EXERCISE >>
In the material below, the lines to reproduce exactly are the one containing "assign f2 = d2;" and all lines after it through the last.

SUPPLIED ENTRIES: Begin

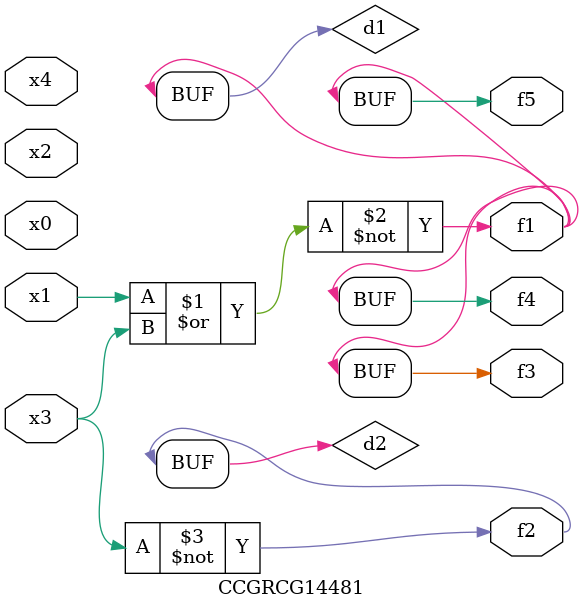
<source format=v>
module CCGRCG14481(
	input x0, x1, x2, x3, x4,
	output f1, f2, f3, f4, f5
);

	wire d1, d2;

	nor (d1, x1, x3);
	not (d2, x3);
	assign f1 = d1;
	assign f2 = d2;
	assign f3 = d1;
	assign f4 = d1;
	assign f5 = d1;
endmodule

</source>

SUPPLIED ENTRIES: End

SOLVED EXERCISE >>
	assign f2 = d2;
	assign f3 = d1;
	assign f4 = d1;
	assign f5 = d1;
endmodule

</source>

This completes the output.